(Dataset entries)
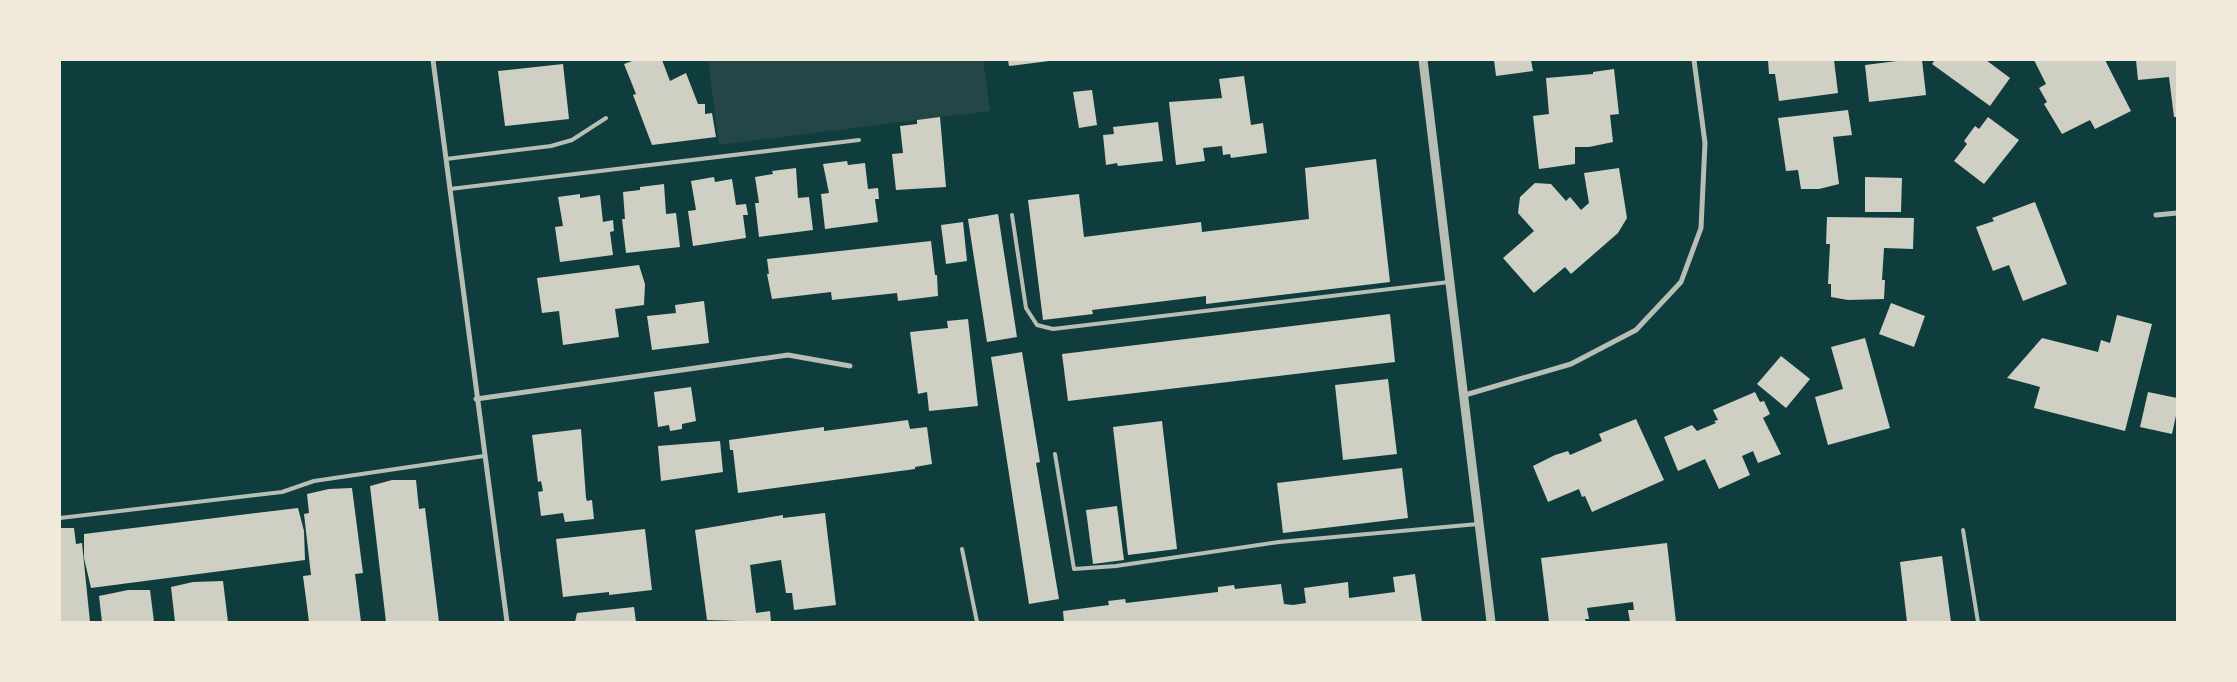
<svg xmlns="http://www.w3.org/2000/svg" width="2237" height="682" viewBox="0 0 2237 682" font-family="'Golos Text',sans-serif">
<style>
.green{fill:#244646}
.building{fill:#cfcfc3}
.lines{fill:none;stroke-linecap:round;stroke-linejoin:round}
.service{stroke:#b8beb3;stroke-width:4}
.minor{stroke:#b8beb3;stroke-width:5}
.tertiary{stroke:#b8beb3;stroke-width:9}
</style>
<rect width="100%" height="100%" fill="#0f3d3e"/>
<!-- green -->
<path class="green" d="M 708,60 L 983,60 L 990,111 L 719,145 Z"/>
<!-- building -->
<g class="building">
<path d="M 635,60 L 662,60 L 670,81 L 686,73 L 698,104 L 705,104 L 705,114 L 712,113 L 716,137 L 652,145 L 633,95 L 636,94 L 624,64 Z"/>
<path d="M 1008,60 L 1049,60 L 1049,61 L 1009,66 Z"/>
<path d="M 1494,60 L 1531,60 L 1533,71 L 1496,76 Z"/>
<path d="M 1768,60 L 1834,60 L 1838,93 L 1779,101 L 1775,74 L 1769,74 Z"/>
<path d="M 1905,60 L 1922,60 L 1926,95 L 1869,102 L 1865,65 Z"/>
<path d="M 1935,60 L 1986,60 L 2010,78 L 1990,106 L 1932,64 Z"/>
<path d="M 2034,60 L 2105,60 L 2131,111 L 2095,129 L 2090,120 L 2062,134 L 2044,104 L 2047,102 L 2039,88 L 2046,84 Z"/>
<path d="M 2136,60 L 2177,60 L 2177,117 L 2174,117 L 2169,77 L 2138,80 Z"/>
<path d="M 563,64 L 569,119 L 505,126 L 498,71 Z"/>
<path d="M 1614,69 L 1619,114 L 1610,115 L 1613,142 L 1589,147 L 1575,147 L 1575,164 L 1539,169 L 1533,116 L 1549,114 L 1546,78 L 1593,74 L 1593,72 Z"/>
<path d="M 1244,76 L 1251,125 L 1263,123 L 1267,153 L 1231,158 L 1230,154 L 1223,155 L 1222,146 L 1203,148 L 1205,161 L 1176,165 L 1169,102 L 1222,98 L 1219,79 Z"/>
<path d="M 1092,90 L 1097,125 L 1079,128 L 1073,92 Z"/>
<path d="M 1848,110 L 1852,135 L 1833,137 L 1839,184 L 1819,189 L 1801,189 L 1798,170 L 1786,171 L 1778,118 Z"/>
<path d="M 940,117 L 946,187 L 896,190 L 892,154 L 903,153 L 900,126 L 917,124 L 917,120 Z"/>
<path d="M 1988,117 L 2019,140 L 1984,184 L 1954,161 L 1967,144 L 1964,141 L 1975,126 L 1979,129 Z"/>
<path d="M 1158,122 L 1163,161 L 1118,166 L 1117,163 L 1106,165 L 1103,135 L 1114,134 L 1113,127 Z"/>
<path d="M 1376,159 L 1390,282 L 1206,304 L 1206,296 L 1092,310 L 1093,314 L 1043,320 L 1028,200 L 1079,194 L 1084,237 L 1201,222 L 1202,232 L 1309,219 L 1305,168 Z"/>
<path d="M 847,161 L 848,165 L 865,163 L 868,189 L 878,188 L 879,199 L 875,199 L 878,222 L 825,229 L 821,194 L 829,193 L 823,164 Z"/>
<path d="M 796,168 L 798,198 L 809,197 L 813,230 L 759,237 L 755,203 L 759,203 L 755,177 L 773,174 L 772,171 Z"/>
<path d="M 1619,168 L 1627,218 L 1618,233 L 1571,274 L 1565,267 L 1534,293 L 1503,258 L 1534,231 L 1518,213 L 1520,197 L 1535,183 L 1551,184 L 1566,201 L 1570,197 L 1581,210 L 1589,203 L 1584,173 Z"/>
<path d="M 714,177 L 715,182 L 732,179 L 736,205 L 746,204 L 748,215 L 743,215 L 746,238 L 693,246 L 688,211 L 696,210 L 691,181 Z"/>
<path d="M 1865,177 L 1902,178 L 1901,212 L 1865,212 Z"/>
<path d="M 664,184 L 666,214 L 676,213 L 680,247 L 626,253 L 622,219 L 625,219 L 623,192 L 640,190 L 640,187 Z"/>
<path d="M 580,194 L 580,198 L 600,195 L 603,222 L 613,220 L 614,231 L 610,232 L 613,255 L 560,262 L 555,227 L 563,226 L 558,197 Z"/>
<path d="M 2035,202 L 2067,284 L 2023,301 L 2009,265 L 1993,271 L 1976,227 L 1994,221 L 1992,218 Z"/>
<path d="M 998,214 L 1017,337 L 987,342 L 968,219 Z"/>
<path d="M 1827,217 L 1914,218 L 1913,249 L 1884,248 L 1882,280 L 1885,280 L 1884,299 L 1848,300 L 1831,297 L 1831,284 L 1828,284 L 1830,244 L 1826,244 Z"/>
<path d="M 963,222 L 967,261 L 946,264 L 941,225 Z"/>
<path d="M 931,241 L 935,275 L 937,275 L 938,296 L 898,301 L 897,293 L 832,300 L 831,292 L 772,299 L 767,274 L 769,274 L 767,259 Z"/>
<path d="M 639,265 L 645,284 L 644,305 L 615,309 L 619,337 L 563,345 L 559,311 L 542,313 L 537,278 Z"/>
<path d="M 704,301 L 709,343 L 652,350 L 647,316 L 676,313 L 675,305 Z"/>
<path d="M 1891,303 L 1925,316 L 1914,347 L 1879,334 Z"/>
<path d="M 1390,314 L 1395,362 L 1068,401 L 1062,354 Z"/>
<path d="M 2117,315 L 2152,324 L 2125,431 L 2034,408 L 2040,387 L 2007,378 L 2042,338 L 2098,352 L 2101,340 L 2110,343 Z"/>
<path d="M 968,319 L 978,406 L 929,411 L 927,392 L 918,394 L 910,332 L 948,328 L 947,321 Z"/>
<path d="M 1865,338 L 1890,428 L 1828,445 L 1815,397 L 1843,389 L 1831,347 Z"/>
<path d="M 1022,352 L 1040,462 L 1036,463 L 1059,599 L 1029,604 L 991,357 Z"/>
<path d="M 1781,356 L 1810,379 L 1786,408 L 1757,384 Z"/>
<path d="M 1388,379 L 1397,454 L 1343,460 L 1335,385 Z"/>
<path d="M 691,387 L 696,421 L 682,424 L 682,429 L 670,431 L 669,425 L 658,427 L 654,392 Z"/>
<path d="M 1755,392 L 1760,402 L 1764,401 L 1770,414 L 1763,418 L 1781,454 L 1758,463 L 1753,451 L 1742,456 L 1750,475 L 1719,489 L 1705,459 L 1678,471 L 1664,437 L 1692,425 L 1697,431 L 1716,423 L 1714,421 L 1718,420 L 1713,410 Z"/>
<path d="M 2148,392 L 2177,398 L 2177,411 L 2172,434 L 2140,427 Z"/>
<path d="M 1636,419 L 1664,480 L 1592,512 L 1585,496 L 1582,497 L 1579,489 L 1548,502 L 1533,466 L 1555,455 L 1568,451 L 1570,455 L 1602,441 L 1599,434 Z"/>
<path d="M 908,420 L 910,429 L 927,427 L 932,464 L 915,467 L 915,469 L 738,493 L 733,450 L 730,450 L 729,440 L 824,427 L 824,431 Z"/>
<path d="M 1162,421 L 1177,549 L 1128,555 L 1113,427 Z"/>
<path d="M 581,429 L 586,498 L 587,501 L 592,500 L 594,519 L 565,522 L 563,513 L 541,516 L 538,492 L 543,491 L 541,481 L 538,482 L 532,435 Z"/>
<path d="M 720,441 L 723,472 L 661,481 L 658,446 Z"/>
<path d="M 1402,468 L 1408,518 L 1283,533 L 1277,483 Z"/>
<path d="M 392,480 L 416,480 L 419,509 L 425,508 L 439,622 L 386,622 L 370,486 Z"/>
<path d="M 352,488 L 363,573 L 355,574 L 361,622 L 309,622 L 303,576 L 311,575 L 304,514 L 309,513 L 307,494 L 329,489 Z"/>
<path d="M 1117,506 L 1124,560 L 1093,564 L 1086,510 Z"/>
<path d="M 298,508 L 304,531 L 305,560 L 91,588 L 84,558 L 84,534 Z"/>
<path d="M 825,513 L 836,605 L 794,610 L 792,593 L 786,593 L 781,560 L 750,565 L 756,613 L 770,611 L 771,622 L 707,620 L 695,530 L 783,515 L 783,518 Z"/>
<path d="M 60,528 L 74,528 L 76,544 L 82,543 L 90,622 L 60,622 Z"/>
<path d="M 645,529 L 652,590 L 609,595 L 609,592 L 563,597 L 556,539 Z"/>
<path d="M 1667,543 L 1676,622 L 1630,622 L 1628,610 L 1634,610 L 1633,602 L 1587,608 L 1589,619 L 1585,619 L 1586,622 L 1549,622 L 1541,558 Z"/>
<path d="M 1942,556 L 1951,622 L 1907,622 L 1900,562 Z"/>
<path d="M 1415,574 L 1422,622 L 1064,622 L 1063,611 L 1109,605 L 1108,601 L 1125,599 L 1126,603 L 1218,592 L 1218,587 L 1234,585 L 1235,589 L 1281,584 L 1284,604 L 1293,605 L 1306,603 L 1304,588 L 1348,582 L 1349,598 L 1395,592 L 1393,577 Z"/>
<path d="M 223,581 L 228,622 L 175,622 L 171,587 L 193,582 Z"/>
<path d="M 128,590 L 150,590 L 154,622 L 102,622 L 99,596 Z"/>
<path d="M 634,607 L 636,622 L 575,622 L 577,613 Z"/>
</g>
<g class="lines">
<!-- service -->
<g class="service">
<path d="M 446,159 L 551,146 L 572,140 L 606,118"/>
<path d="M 450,189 L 859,140"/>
<path d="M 1012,215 L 1026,308 L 1037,325 L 1053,329 L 1449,282"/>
<path d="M 1055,454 L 1074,569 L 1116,566 L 1279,542 L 1478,524"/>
<path d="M 60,518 L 282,492 L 314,481 L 484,456"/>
<path d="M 1963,530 L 1978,622"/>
<path d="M 962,549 L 977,622"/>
</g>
<!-- minor -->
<g class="minor">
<path d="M 433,60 L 507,622"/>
<path d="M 2156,215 L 2177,213"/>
<path d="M 1465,395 L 1571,364 L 1636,330 L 1681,282 L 1701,228 L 1705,143 L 1694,60"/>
<path d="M 476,399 L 788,355 L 850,366"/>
</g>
<!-- tertiary -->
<path class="tertiary" d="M 1423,60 L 1491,622"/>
</g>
<!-- border -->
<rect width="2237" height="682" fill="none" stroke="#f1e9da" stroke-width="122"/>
</svg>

> _What you will do_
Pull out every line of the records that includes the string "lines".

> _Problem solution_
.lines{fill:none;stroke-linecap:round;stroke-linejoin:round}
<g class="lines">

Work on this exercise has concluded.